Overdoor, "La Toilette d'Esther", 1825
Block-printed on handmade paper. Gift of Eleanor and Sarah Hewitt. 1931-45-1.
- After Jean-François de Troy
What is this?
Horizontal rectangle, on two joined sheets of paper, printed in brilliant colors. Esther, seated, being attended by serving woman, with Hagar standing by. Architectural background with drapery.
This object is full of stories
This firescreen or overdoor is nearly an exact copy of an oil painting by Jean-Francois de Troy from 1738. Between the years 1736 and 1742 Jean-François de Troy (French, 1679-1752) created seven cartoons or studies for the Gobelins Tapestry Manufactory telling the story of Esther. There were slight variations between de Troy’s paintings and the woven tapestry’s but the changes were minimal. This scene depicts Esther who is celebrated by the Jewish community during the Festival of Purim where they read from a book in her name. In the biblical tale Esther becomes Queen of Persia through her marriage to King Ahasuerus, though he does not know of her religious origin. Her cousin Mordecai learns of a plan to eradicate the entire Jewish community and the story reveals that Esther is responsible for convincing the king to spare her people, thus providing salvation for the entire Jewish community.

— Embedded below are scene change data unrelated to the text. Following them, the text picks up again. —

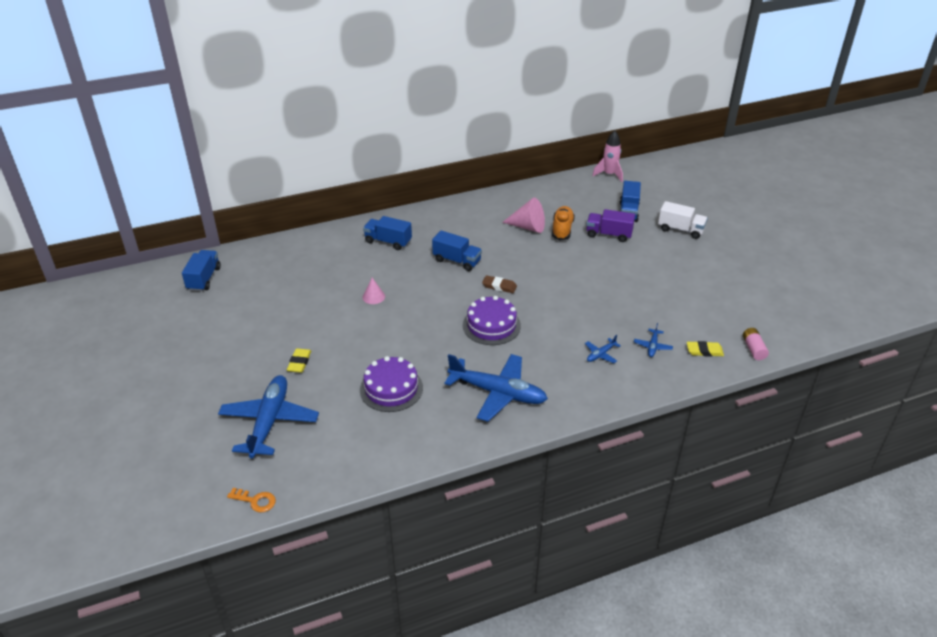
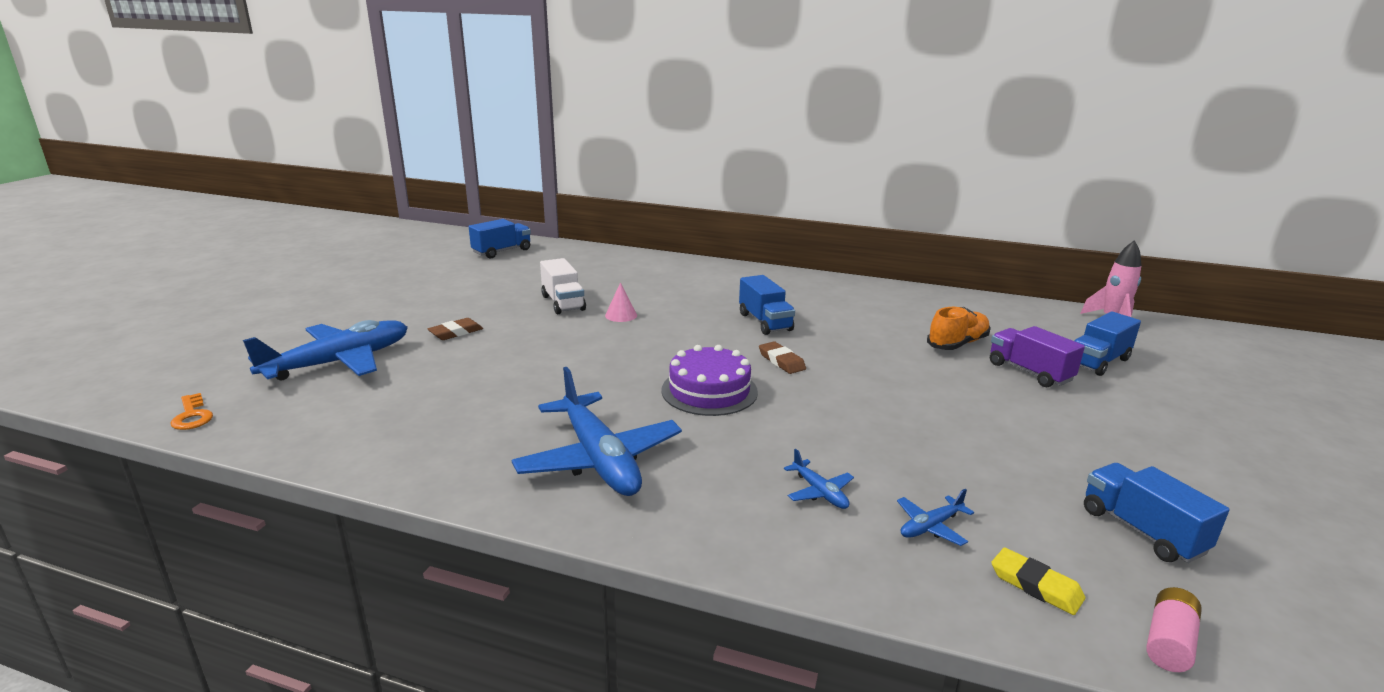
camera: 40 degrees right, 15 degrees down
(299, 362) = (456, 332): yellow eraser -> brown eraser
(388, 242) = (713, 283): blue truck -> blue truck (1141, 531)
(391, 389) = (492, 393): purple cake -> none
(528, 227) = (908, 326): pink cone -> none
(600, 354) = (819, 492): blue plane -> blue plane turned 120 degrees counterclockwise
(680, 230) = (1180, 411): white truck -> white truck (563, 303)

Firescreens were used to cover the empty fireplace in the summer months creating a nice decorative cover to an otherwise unsightly hole in the wall. It was also popular at this time to use decorative panels over doors, filling that void between the top of the door frame and the high ceiling. These panels appeared in infinite variety and were designed like little scenic wallpapers in that they frequently contained landscape views and had no repeat. Still life vignettes were another popular genre with many containing lavish spreads of fruits, wines, and cheese.